[[ RAW DATA, beginning ]]

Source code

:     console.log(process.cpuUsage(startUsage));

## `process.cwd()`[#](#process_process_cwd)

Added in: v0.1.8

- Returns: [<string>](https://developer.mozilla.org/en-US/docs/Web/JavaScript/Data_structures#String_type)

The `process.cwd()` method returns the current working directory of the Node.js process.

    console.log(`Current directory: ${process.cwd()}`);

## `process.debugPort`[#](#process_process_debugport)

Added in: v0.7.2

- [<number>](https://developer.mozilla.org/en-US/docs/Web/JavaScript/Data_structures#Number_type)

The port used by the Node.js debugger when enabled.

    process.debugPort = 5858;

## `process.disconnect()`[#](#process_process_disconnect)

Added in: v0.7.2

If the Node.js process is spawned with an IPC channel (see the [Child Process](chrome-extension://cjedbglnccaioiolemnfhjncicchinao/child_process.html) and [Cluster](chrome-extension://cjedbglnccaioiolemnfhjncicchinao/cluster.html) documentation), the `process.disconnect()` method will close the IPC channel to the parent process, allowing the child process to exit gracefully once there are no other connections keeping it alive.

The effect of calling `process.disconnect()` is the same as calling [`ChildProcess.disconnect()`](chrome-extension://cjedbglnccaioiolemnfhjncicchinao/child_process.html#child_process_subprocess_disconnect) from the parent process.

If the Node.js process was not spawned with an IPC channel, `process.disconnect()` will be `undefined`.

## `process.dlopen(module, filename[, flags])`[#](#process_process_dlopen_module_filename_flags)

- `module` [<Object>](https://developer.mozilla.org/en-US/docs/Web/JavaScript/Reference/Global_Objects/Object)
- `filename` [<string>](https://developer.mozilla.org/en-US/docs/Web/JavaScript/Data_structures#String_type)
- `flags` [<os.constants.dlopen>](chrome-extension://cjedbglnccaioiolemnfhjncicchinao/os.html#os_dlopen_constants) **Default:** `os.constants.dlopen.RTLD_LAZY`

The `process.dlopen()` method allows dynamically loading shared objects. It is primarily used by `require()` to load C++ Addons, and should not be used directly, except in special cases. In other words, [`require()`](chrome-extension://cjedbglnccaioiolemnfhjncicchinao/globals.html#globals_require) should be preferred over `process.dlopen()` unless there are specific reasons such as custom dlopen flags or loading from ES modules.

[[ RAW DATA, end ]]

● AIM OF THE EXERCISE: Reproduce the records above verbatim, from the line containing "The port used" up to and including the line containing "If the Node.js process is".

● RESPONSE FOR THIS EXERCISE:
The port used by the Node.js debugger when enabled.

    process.debugPort = 5858;

## `process.disconnect()`[#](#process_process_disconnect)

Added in: v0.7.2

If the Node.js process is spawned with an IPC channel (see the [Child Process](chrome-extension://cjedbglnccaioiolemnfhjncicchinao/child_process.html) and [Cluster](chrome-extension://cjedbglnccaioiolemnfhjncicchinao/cluster.html) documentation), the `process.disconnect()` method will close the IPC channel to the parent process, allowing the child process to exit gracefully once there are no other connections keeping it alive.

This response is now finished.